Augment is an augmented reality SaaS platform that allows users to visualize their products in 3D in real environment and in real-time through tablets or smartphones. The software can be used for retail, e-commerce, architecture, and other purposes.

Augment created a mobile app of the same name, used to visualize 3D models in augmented reality and a web application called Augment Manager for 3D content management. The company is based in Paris, France, and was founded in October 2011 by Jean-François Chianetta, Cyril Champier, and Mickaël Jordan. In March 2016, Augment announced €3 million in its series-A round from Salesforce Ventures, which bringing the total funding since launch to $4.7 million.

Augment lets businesses and 3D professionals visualize projects in their actual size and environment, on iPhone, iPad, and Android, using the power of augmented reality. Users can print the Augment tracker or create their own tracker to place the 3D models in space and at scale in real time. Common uses of the technology include product presentations, interactive print campaigns and e-Commerce product visualization.

Augment has just released its augmented reality SDK solutions for retail and augmented commerce. The SDK solutions, available for both native mobile app and web integrations, allow companies to embed augmented reality product visualization in their existing eCommerce platforms.

== Technology ==

Augment uses the following 3D technologies:
- Vuforia Augmented Reality SDK
- OpenGL

== Customer cases ==
Companies such as Coca-Cola, Siemens, Nokia, Nestle, and Boeing are using Augment's solutions.

== History ==

Augment was first created by Jean-François Chianetta in October 2011. Chianetta later teamed up with Cyril Champier and Mickaël Jordan for further development.

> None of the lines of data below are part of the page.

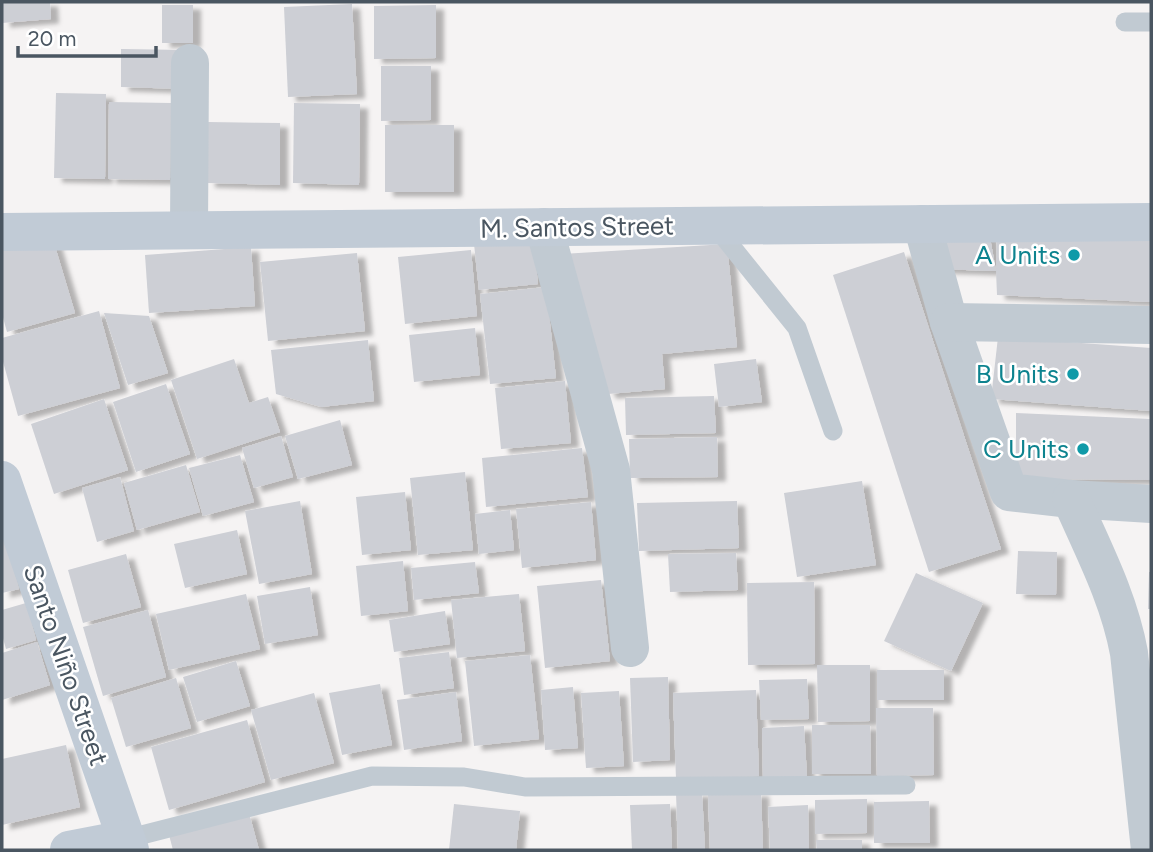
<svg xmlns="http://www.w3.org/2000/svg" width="1153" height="852" font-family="Figtree,sans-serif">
<defs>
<filter id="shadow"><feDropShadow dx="8" dy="4.5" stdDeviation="2" flood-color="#0004"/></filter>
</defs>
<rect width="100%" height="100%" fill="#f5f3f3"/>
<g fill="#cdcfd5" filter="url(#shadow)">
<polygon points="2,2 50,2 51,19 2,23"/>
<polygon points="352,4 357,94 288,97 284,7"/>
<rect x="162" y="5" width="31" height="38"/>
<polygon points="436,5 436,58 374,59 374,6"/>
<polygon points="121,49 185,50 184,89 121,87"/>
<polygon points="381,66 431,66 431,120 381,121"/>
<polygon points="56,93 106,94 105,179 54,178"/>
<polygon points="109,102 171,103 170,180 108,179"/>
<polygon points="294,103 360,104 359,185 293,183"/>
<polygon points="208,122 280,123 280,185 207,183"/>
<rect x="385" y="125" width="69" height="67"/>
<polygon points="933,231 989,232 996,271 997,232 1151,239 1151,302 997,295 996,271 935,269"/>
<polygon points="51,233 75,313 7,332 2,314 2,247"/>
<polygon points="533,238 538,284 479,290 474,244"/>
<polygon points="727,244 737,347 662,354 665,389 608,394 562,254"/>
<polygon points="251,247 255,306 149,313 145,255"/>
<polygon points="471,250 477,316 405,324 398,257"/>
<polygon points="904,252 1001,549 929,572 833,275"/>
<polygon points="357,253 365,331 268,341 260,262"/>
<polygon points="546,287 556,378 490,384 480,294"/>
<polygon points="99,311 120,388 18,416 2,358 2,338"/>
<polygon points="104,313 149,316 168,373 128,385"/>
<polygon points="475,328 480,375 414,382 409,335"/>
<polygon points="998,337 1151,348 1151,411 991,399"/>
<polygon points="368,340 374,401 321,407 276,394 271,350"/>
<polygon points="234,359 249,403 268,397 280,432 197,459 171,380"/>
<polygon points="756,359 762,402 719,407 714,364"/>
<polygon points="565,381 571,443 501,449 495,388"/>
<polygon points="166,384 190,454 136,472 113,402"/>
<polygon points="714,396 716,433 626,435 625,398"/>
<polygon points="104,399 128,470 54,494 31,424"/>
<polygon points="1016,413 1151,419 1151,480 1016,479"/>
<polygon points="340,420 352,465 298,479 285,436"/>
<polygon points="281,436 293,477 254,488 242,448"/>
<polygon points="717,437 718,477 630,478 629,439"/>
<polygon points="582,448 588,497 486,507 482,458"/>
<polygon points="240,455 254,502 203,516 189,468"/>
<polygon points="186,465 200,512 137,530 124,483"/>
<polygon points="465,472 473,550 418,555 410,478"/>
<polygon points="120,477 134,531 97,542 82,488"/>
<polygon points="862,481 876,565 797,577 784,493"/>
<polygon points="405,492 411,550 362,555 356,497"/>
<polygon points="300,501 312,574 259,584 245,511"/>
<polygon points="737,501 739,548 639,551 637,503"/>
<polygon points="591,502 596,560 522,568 516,509"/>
<polygon points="510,510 514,550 479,554 475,514"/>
<polygon points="2,529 19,589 2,593"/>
<polygon points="237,530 247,574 185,588 174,544"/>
<polygon points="1018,551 1057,552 1056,595 1016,594"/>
<polygon points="736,553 738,590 670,592 668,554"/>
<polygon points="126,554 141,607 83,623 68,570"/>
<polygon points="403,561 408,611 361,616 356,566"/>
<polygon points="475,562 479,593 414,600 411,568"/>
<polygon points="1149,572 1151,572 1151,609 1148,609"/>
<polygon points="916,573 983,603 951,671 884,641"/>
<polygon points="601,580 610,661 545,668 537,586"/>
<polygon points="814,582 815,664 748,665 747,583"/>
<polygon points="310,587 318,635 265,644 257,596"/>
<polygon points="246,594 260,649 169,670 156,614"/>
<polygon points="519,594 525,651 457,658 451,600"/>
<polygon points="26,603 36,640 6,649 2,635 2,610"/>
<polygon points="148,610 166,677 103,696 83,627"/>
<polygon points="445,611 450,644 394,652 389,620"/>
<polygon points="37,642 50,685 2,700 2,653"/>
<polygon points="449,652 454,688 404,695 399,658"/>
<polygon points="530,655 539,739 474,746 465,661"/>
<polygon points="236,661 250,706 197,722 183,677"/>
<polygon points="817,665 870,665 870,721 818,722"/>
<rect x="877" y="670" width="67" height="30"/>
<polygon points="668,677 670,760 633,762 630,678"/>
<polygon points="176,678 191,728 126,747 111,698"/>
<polygon points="807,679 809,719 761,720 759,680"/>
<polygon points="380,684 392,745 342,755 329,693"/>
<polygon points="573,687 578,748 545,750 541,690"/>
<polygon points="756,690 759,776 676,779 673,693"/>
<polygon points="619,691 624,766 586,768 581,693"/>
<polygon points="456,692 462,741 404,750 397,700"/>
<polygon points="314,693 334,763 271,780 251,710"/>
<polygon points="876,708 933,708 934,775 877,776"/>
<polygon points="247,720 265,782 169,810 151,747"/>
<polygon points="812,725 870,725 871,774 812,774"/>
<polygon points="804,726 807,777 763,779 762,728"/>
<polygon points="66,745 80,807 2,825 2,759"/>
<polygon points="702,792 705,850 678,850 676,793"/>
<polygon points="761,792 763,850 710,850 708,795"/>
<polygon points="867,799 867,833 815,834 815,800"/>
<polygon points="929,801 930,843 874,843 874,802"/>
<polygon points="454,804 520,811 516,850 449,850"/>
<polygon points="670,804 672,850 632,850 630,805"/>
<polygon points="808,805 809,850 770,850 768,807"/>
<polygon points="249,813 259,850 173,850 169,835"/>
<polygon points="816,840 862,840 862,850 817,850"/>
</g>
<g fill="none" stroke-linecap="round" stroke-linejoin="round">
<g stroke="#c1cad2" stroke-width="19">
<polyline points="1125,22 1151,22"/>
<polyline points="715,226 797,328 833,431"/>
<polyline points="126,839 372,776 464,777 525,787 906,785"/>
</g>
<g stroke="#c1cad2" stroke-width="38">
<polyline points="922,224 949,322 1009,492 1071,499 1151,504"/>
<polyline points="544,227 611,470 630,648"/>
<polyline points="189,230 190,63"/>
<polyline points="949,322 1151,325"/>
<path d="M1071 499C1093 549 1119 598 1129 653L1150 850"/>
</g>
<g stroke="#c1cbd6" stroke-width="38">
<polyline points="2,232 1151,222"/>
<polyline points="2,480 130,850"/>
<polyline points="69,850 126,839"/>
</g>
</g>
<g fill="#0f9aa8" stroke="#fff" stroke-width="2.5">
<circle cx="1074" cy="255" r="7"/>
<circle cx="1073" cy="374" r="7"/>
<circle cx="1083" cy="449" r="7"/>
</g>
<g text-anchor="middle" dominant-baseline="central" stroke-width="5" stroke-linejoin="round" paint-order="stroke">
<g font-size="26" fill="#4a5661" stroke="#fff">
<text transform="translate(577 227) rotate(-1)">M. Santos Street</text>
<text transform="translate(66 665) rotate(71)">Santo Niño Street</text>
</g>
<g font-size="26" fill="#0d838f" stroke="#fff" text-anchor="end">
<text x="1060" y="255">A Units</text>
<text x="1059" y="374">B Units</text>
<text x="1069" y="449">C Units</text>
</g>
</g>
<rect width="1153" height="852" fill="none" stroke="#4a5661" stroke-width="7"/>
<path d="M18 46v10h138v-10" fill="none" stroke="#4a5661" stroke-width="3.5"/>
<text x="28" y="46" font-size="21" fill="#4a5661" stroke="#ffffff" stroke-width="5" paint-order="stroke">20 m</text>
</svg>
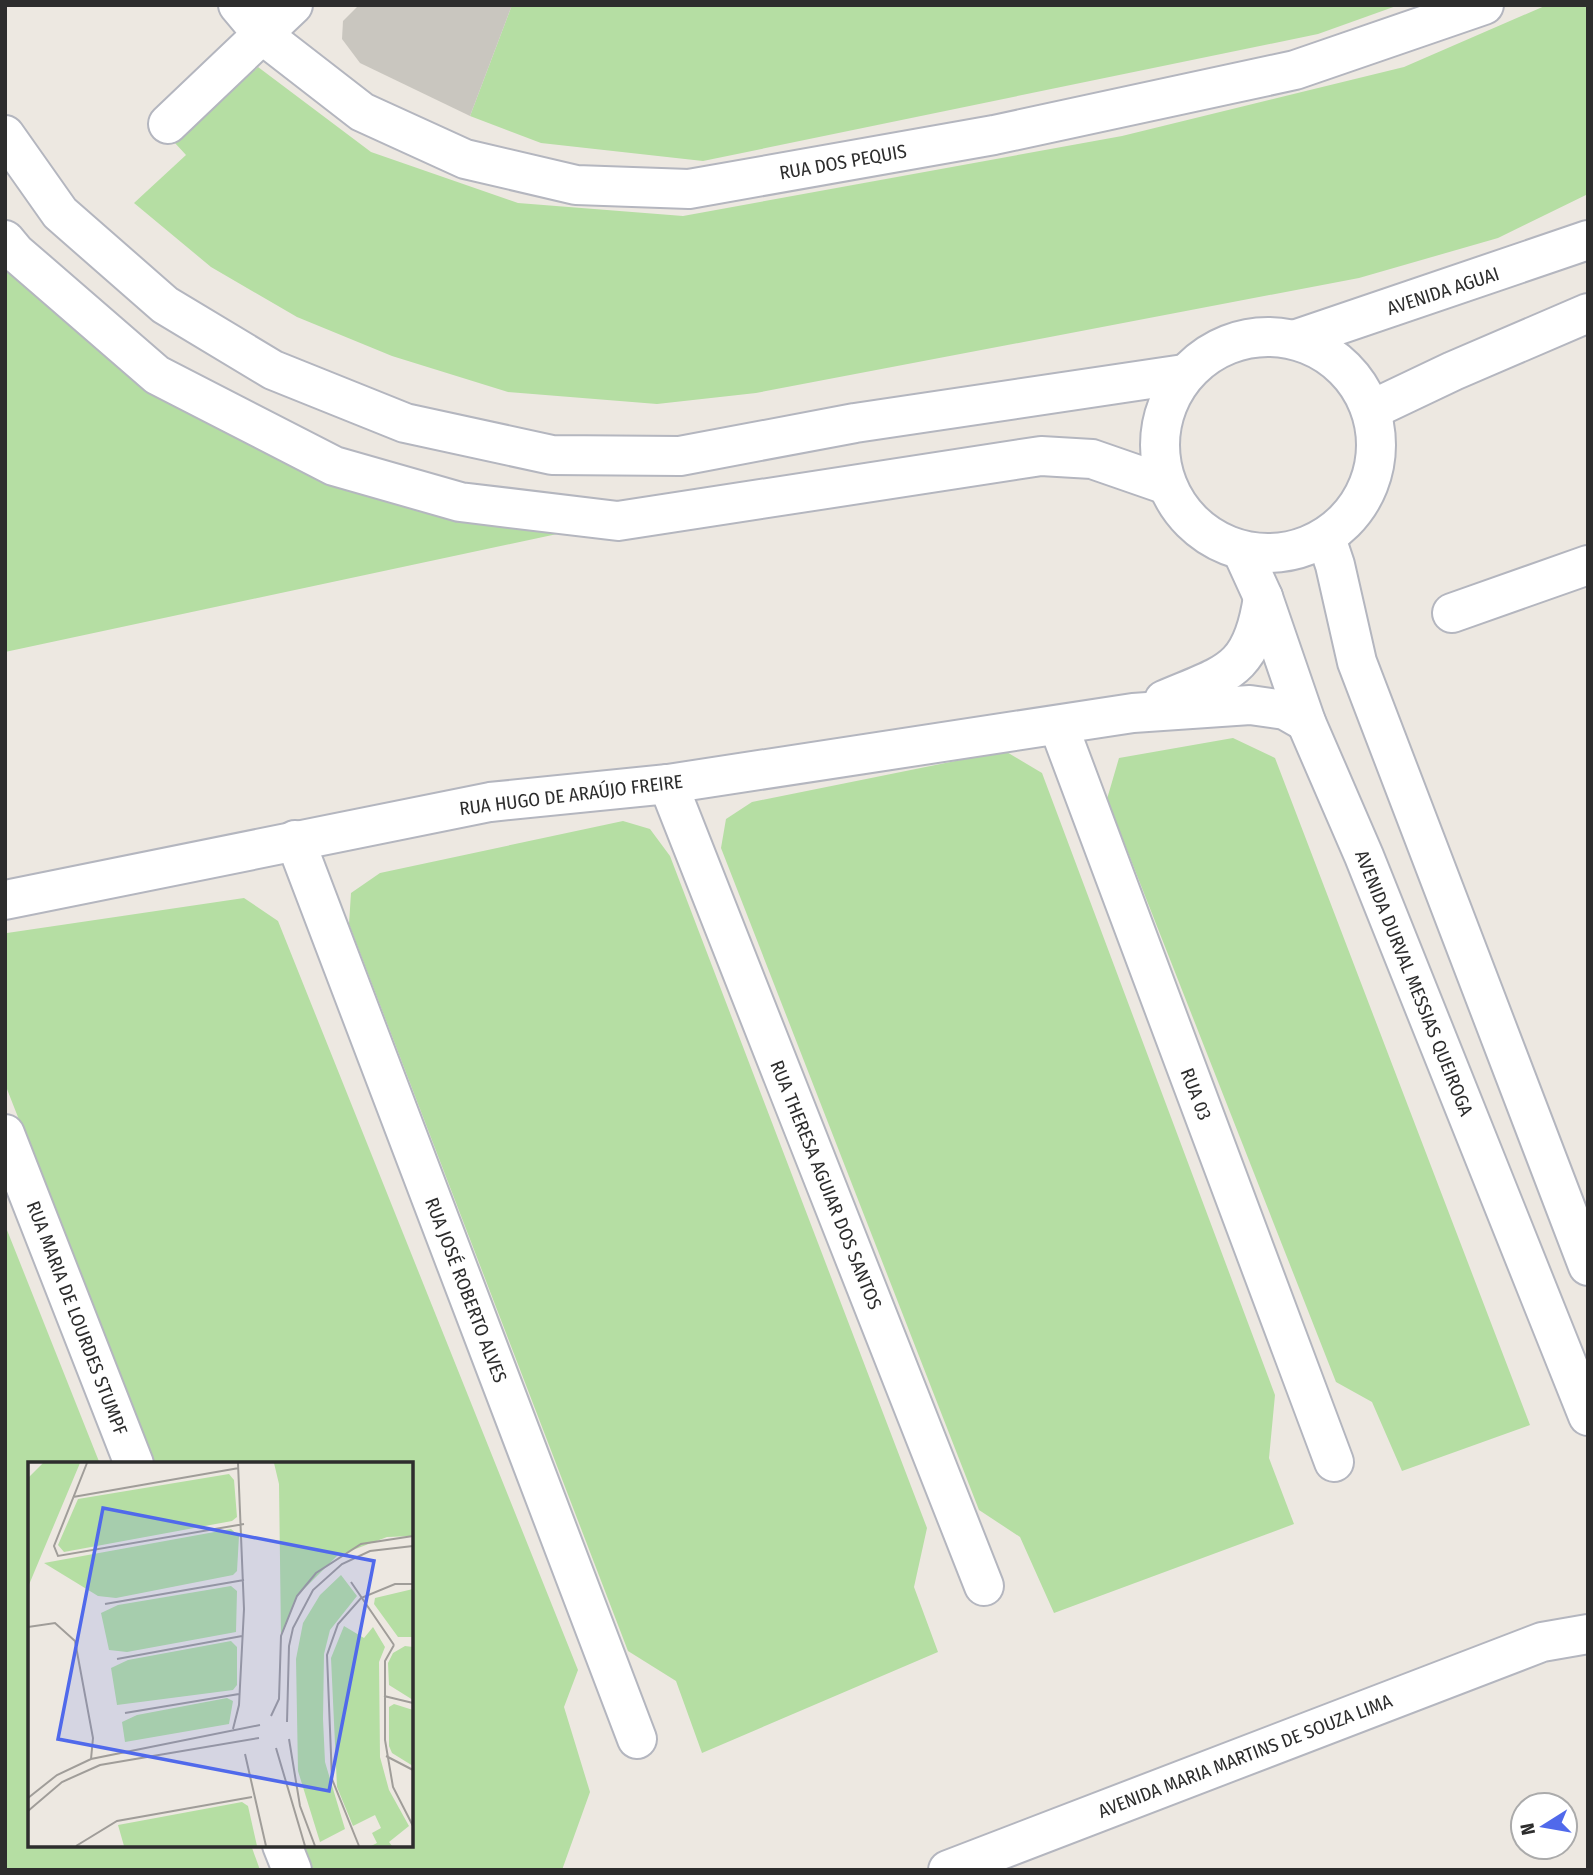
<svg xmlns="http://www.w3.org/2000/svg" width="1593" height="1875" font-family="'Fira Sans Condensed',sans-serif">
<style>
.grass{fill:#b5dea3}
.building{fill:#c9c6bf}
.lines{fill:none;stroke-linecap:round;stroke-linejoin:round}
.minor-casing{stroke:#b4b6bf;stroke-width:42}
.minor{stroke:#fff;stroke-width:38}
.labels{text-anchor:middle;dominant-baseline:central;stroke-width:7;stroke-linejoin:round;paint-order:stroke}
.street-label{font-size:19px;fill:#2d2d2d;stroke:#fff}
.inset-road{fill:none;stroke:#a09d99;stroke-width:2}
.view{fill:#5069eb;fill-opacity:0.15;stroke:#5069eb;stroke-width:3.5}
.inset-edge{fill:none;stroke:#2d2d2d;stroke-width:3.5}
</style>
<rect width="100%" height="100%" fill="#ede8e1"/>
<g class="grass">
<path d="M 512,5 L 1399,5 L 1318,34 L 703,161 L 541,143 L 470,116 Z"/>
<path d="M 1547,5 L 1588,5 L 1588,194 L 1498,238 L 1359,278 L 756,393 L 657,404 L 508,392 L 392,356 L 297,317 L 211,267 L 134,203 L 186,155 L 175,143 L 258,67 L 371,152 L 518,203 L 683,216 L 1122,136 L 1404,67 Z"/>
<path d="M 5,240 L 157,375 L 334,466 L 618,521 L 5,652 Z"/>
<path d="M 1233,738 L 1275,758 L 1530,1425 L 1402,1471 L 1372,1402 L 1336,1382 L 1107,799 L 1119,758 Z"/>
<path d="M 1005,751 L 1042,773 L 1275,1395 L 1269,1458 L 1294,1524 L 1054,1613 L 1020,1537 L 979,1510 L 721,848 L 726,819 L 752,802 Z"/>
<path d="M 623,821 L 650,829 L 670,856 L 927,1528 L 914,1587 L 938,1652 L 702,1753 L 676,1681 L 628,1651 L 349,924 L 351,893 L 380,873 Z"/>
<path d="M 244,898 L 278,921 L 578,1670 L 564,1707 L 590,1792 L 562,1870 L 313,1870 L 303,1845 L 411,1845 L 411,1464 L 154,1464 L 5,1084 L 7,933 Z"/>
<path d="M 5,1225 L 100,1464 L 30,1464 L 30,1845 L 251,1845 L 260,1870 L 5,1870 Z"/>
</g>
<path class="building" d="M 359,5 L 512,5 L 470,116 L 360,63 L 342,39 L 343,21 Z"/>
<g class="lines">
<defs>
<g id="minor">
<path d="M 238,5 L 264,36 L 362,112 L 465,159 L 576,185 L 689,189 L 994,135 L 1295,70 L 1484,5"/>
<path d="M 168,124 L 293,5"/>
<path d="M 5,135 L 60,213 L 165,305 L 273,370 L 405,423 L 552,455 L 680,456 L 855,423 L 1184,374"/>
<path d="M 5,240 L 15,252 L 157,375 L 334,466 L 460,502 L 618,521 L 1041,456 L 1092,459 L 1167,485"/>
<circle cx="1268" cy="445" r="108"/>
<path d="M 1297,339 L 1588,240"/>
<path d="M 1371,410 L 1453,371 L 1588,313"/>
<path d="M 1326,538 L 1335,565 L 1357,662 L 1588,1266"/>
<path d="M 1242,551 L 1263,597 L 1306,722 L 1364,856 L 1588,1416"/>
<path d="M 1452,613 L 1588,565"/>
<path d="M 1164,700 C 1227,673 1252,672 1263,597"/>
<path d="M 1059,727 L 1334,1462"/>
<path d="M 668,784 L 984,1586"/>
<path d="M 295,840 L 637,1739"/>
<path d="M 5,900 L 490,802 L 668,784 L 1133,713 L 1250,705 L 1285,710 L 1306,722"/>
<path d="M 5,1134 L 134,1464"/>
<path d="M 282,1845 L 292,1870"/>
<path d="M 948,1870 L 1542,1642 L 1588,1634"/>
</g>
</defs>
<use href="#minor" class="minor-casing"/>
<use href="#minor" class="minor"/>
</g>
<g class="labels">
<g class="street-label">
<text transform="translate(843 162) rotate(-10)">RUA DOS PEQUIS</text>
<text transform="translate(1443 291) rotate(-18)">AVENIDA AGUAI</text>
<text transform="translate(571 795) rotate(-7)">RUA HUGO DE ARAÚJO FREIRE</text>
<text transform="translate(1414 983) rotate(68)">AVENIDA DURVAL MESSIAS QUEIROGA</text>
<text transform="translate(1196 1094) rotate(69)">RUA 03</text>
<text transform="translate(826 1185) rotate(68)">RUA THERESA AGUIAR DOS SANTOS</text>
<text transform="translate(466 1290) rotate(69)">RUA JOSÉ ROBERTO ALVES</text>
<text transform="translate(77 1318) rotate(69)">RUA MARIA DE LOURDES STUMPF</text>
<text transform="translate(1245 1756) rotate(-21)">AVENIDA MARIA MARTINS DE SOUZA LIMA</text>
</g>
</g>
<g transform="translate(28 1462)">
<rect width="385" height="385" fill="#ede8e1"/>
<path d="M 15,1 L 52,1 L 0,125 L 0,16 ZM 246,1 L 385,1 L 385,74 L 359,75 L 309,94 L 269,134 L 253,174 L 251,22 ZM 201,12 L 206,18 L 209,55 L 204,59 L 36,90 L 30,83 L 50,37 ZM 203,67 L 211,74 L 209,109 L 205,113 L 88,136 L 70,134 L 16,101 ZM 313,113 L 329,134 L 302,168 L 296,192 L 295,257 L 297,300 L 317,367 L 292,380 L 270,309 L 268,197 L 275,161 L 292,133 ZM 203,124 L 209,129 L 208,170 L 99,190 L 81,188 L 73,151 L 90,143 ZM 385,127 L 385,175 L 370,175 L 346,142 L 347,136 ZM 316,164 L 336,176 L 345,165 L 357,185 L 351,200 L 352,295 L 361,328 L 381,364 L 361,380 L 364,384 L 343,384 L 349,381 L 344,371 L 353,366 L 347,353 L 325,364 L 309,325 L 303,196 ZM 203,179 L 209,185 L 209,223 L 205,228 L 89,243 L 83,206 L 100,198 ZM 377,184 L 385,185 L 385,238 L 361,223 L 360,201 L 365,191 ZM 199,236 L 205,239 L 201,262 L 97,280 L 94,260 L 109,253 ZM 366,242 L 385,248 L 385,304 L 364,291 L 361,284 L 361,245 ZM 214,340 L 220,344 L 229,384 L 96,384 L 90,363 Z" fill="#b5dea3"/>
<path class="inset-road" d="M 59,1 L 26,84 L 30,94 L 216,62M 45,35 L 211,6M 323,120 L 366,183M 77,142 L 216,118M 0,165 L 27,161 L 47,179 L 65,276 L 63,297M 366,183 L 357,199 L 357,278 L 365,325 L 385,364M 89,197 L 214,174M 356,234 L 385,241M 97,251 L 211,232M 243,254 L 251,237 L 253,174 L 269,134 L 288,111 L 333,82 L 385,74M 259,260 L 261,184 L 265,166 L 285,128 L 314,102 L 342,89 L 385,84M 205,267 L 211,243 L 216,147 L 210,1M 261,277 L 272,344 L 287,384M 248,286 L 277,384M 217,292 L 238,384M 358,294 L 385,308M 0,336 L 29,313 L 63,297 L 232,263M 0,349 L 34,320 L 72,303 L 231,276M 48,384 L 89,359 L 224,335M 331,384 L 304,317 L 299,193 L 310,162 L 333,136 L 367,122 L 385,122"/>
<path class="view" d="M 75,46 L 346,99 L 301,329 L 30,277 Z"/>
<rect width="385" height="385" class="inset-edge"/>
</g>
<rect width="1593" height="1875" fill="none" stroke="#2d2d2d" stroke-width="14"/>
<g transform="translate(1544 1826) rotate(259)"><circle r="33" fill="#ffffff" stroke="#ababab" stroke-width="2"/>
<path d="M0-5L12 26L0 18L-12 26Z" fill="#5069eb"/>
<text y="-10" font-size="19" font-weight="bold" text-anchor="middle" fill="#2d2d2d">N</text>
</g>
</svg>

The co-founding team was among the 12 startups of Season 3 of French accelerator Le Camping. The team raised one million euros (US$1,300,000) in April 2013 and moved its office to Paris. In March 2016, Augment raised US$3M Series A funding from Salesforce and other investors.

In 2013, Augment's first service, Boost Business Catalog, was made available to help businesses catalogue and display their product models. Customers can rotate the images in 3D and view augmented content before deciding what to buy.